Der Vorstandsvorsitzende der Österreichischen Hagelversicherung, Dr. Kurt Weinberger, und der WIFO-Agrarexperte DI Dr. Franz Sinabell haben in einer Pressekonferenz den alarmierenden Zustand des Bodenverbrauchs in Österreich thematisiert. In den letzten Jahren hat die Verbauung von Ackerflächen und Wiesen zugenommen, wodurch die Lebensmittelproduktion und die Versorgungssicherheit des Landes gefährdet sind. Zwischen 1999 und 2020 wurden über 72.000 Hektar Ackerland verloren, was bedeutet, dass jährlich etwa 480.000 Menschen weniger ernährt werden können.
Täglich sind es mehr als 11 Hektar Äcker und Wiesen, die aus der Produktion genommen werden. Für neue Gewerbeparks, die sich am Ortsrand ausbreiten, für Supermärkte mit einem riesigen Parkplatz, für Straßen, die sich durch die Landschaft schlängeln etc. Die Folgen sind weithin sichtbar: Das Land ist völlig zersiedelt. Was das bedeutet? „Durch den Bodenverbrauch kommt es zu einem Verlust der Produktionsgrundlage und somit zu einer Gefährdung der heimischen Lebensmittelversorgung. Das ist auch eine Frage der nationalen Sicherheit! Daher muss es das oberste Ziel Österreichs sein, die Lebensgrundlage Boden zu erhalten, nicht durch Verbauung weiter zu zerstören und die Selbstversorgung Österreichs mit heimischen Lebensmitteln aufs Spiel zu setzen. Hier herrscht jedenfalls Handlungsbedarf“, so der eingehende Appell des Vorstandsvorsitzenden der Österreichischen Hagelversicherung, Dr. Kurt Weinberger, und des Autors der im Rahmen des Pressegespräches präsentierten WIFO-Studie „Bodenverbrauch nimmt uns Essen vom Teller“, DI Dr. Franz Sinabell. Der anerkannte WIFO-Agrarexperte berechnete, wie viele Menschen durch den Verlust der Ackerfläche seit der Agrarstrukturerhebung 1999 ernährt hätten werden können.

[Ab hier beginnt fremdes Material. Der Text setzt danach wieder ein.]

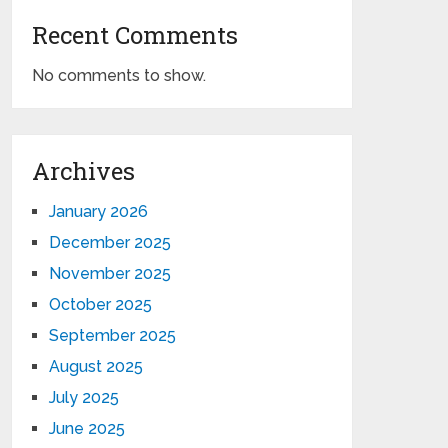
Recent Comments
No comments to show.
Archives
January 2026
December 2025
November 2025
October 2025
September 2025
August 2025
July 2025
June 2025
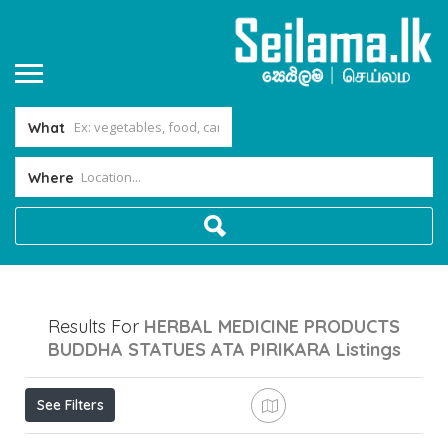
What
Where
Results For
HERBAL MEDICINE PRODUCTS
BUDDHA STATUES ATA PIRIKARA
Listings
See Filters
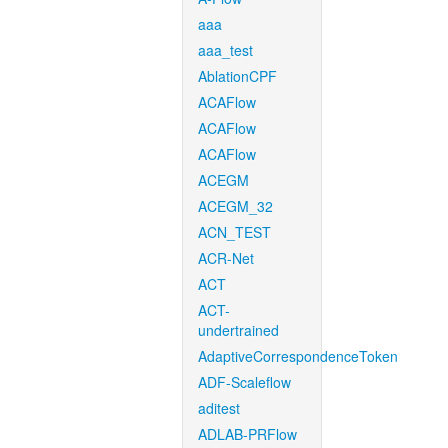
aaa
aaa_test
AblationCPF
ACAFlow
ACAFlow
ACAFlow
ACEGM
ACEGM_32
ACN_TEST
ACR-Net
ACT
ACT-
undertrained
AdaptiveCorrespondenceToken
ADF-Scaleflow
aditest
ADLAB-PRFlow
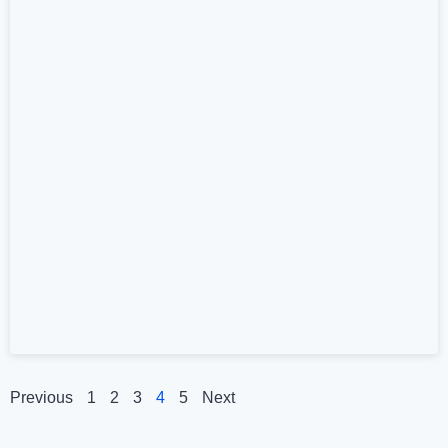
Previous
1
2
3
4
5
Next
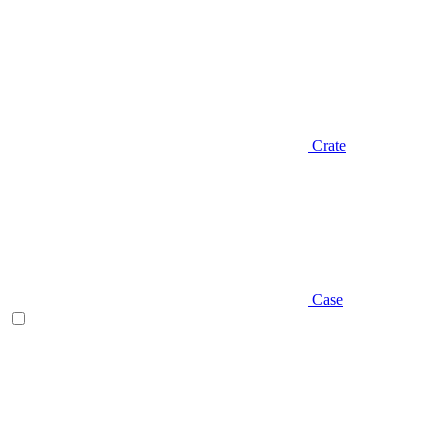
Crate
Case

Österreich zählt zu jenen Ländern, in denen der Flächenverbrauch, also die Verbauung von Flächen, im internationalen Vergleich sehr hoch ist. In den beiden zurückliegenden Jahrzehnten wurden annähernd 130.000 Hektar Ackerfläche verbaut. Gleichzeitig gibt es seit Jahren Initiativen und Bemühungen, die Verbauung einzuschränken, so etwa im Programm der Bundesregierung mit dem Ziel, den täglichen Verbrauch bis 2030 auf 2,5 Hektar einzuschränken. Daten zum aktuellen Flächenverbrauch deuten darauf hin, dass dieses Ziel verfehlt werden wird. Die Vorteile der Verbauung sind jenen unmittelbar einsichtig, die sie vorantreiben: Sei es die Bereitstellung von Flächen zur Deckung von Wohnbedürfnissen, von Betriebsstätten oder zur Errichtung von Sportanlagen zur Erholung und von Straßen, die für die Zugänglichkeit dieser Anlagen nötig sind. Die Nachteile der Verbauung liegen nicht so evident auf der Hand. Zu ihnen zählen neben dem Verlust von naturnahen Flächen und den damit verbundenen Ökosystemleistungen die Einschränkung des Produktionspotentials und der Versorgungssicherheit. In der WIFO-Studie wird die Dringlichkeit der Begrenzung des Flächenverbrauchs dargestellt, um den Verlust der Versorgungssicherheit mit Lebensmitteln einzudämmen. „Die geplante Bodenschutzstrategie bietet nach den Prinzipien ‚Vermeiden, Wiederverwerten, Minimieren‘ zwar ein Maßnahmenbündel zur Zielerreichung von 2,5 Hektar pro Tag an. Sie braucht aber verbindliche, quantitative Zielwerte. Wenn wir das Land mit dem Tempo wie in den letzten Jahren und Jahrzehnten weiter zubetonieren, dann gibt es in 200 Jahren keine Landwirtschaft mehr in Österreich“, so Weinberger.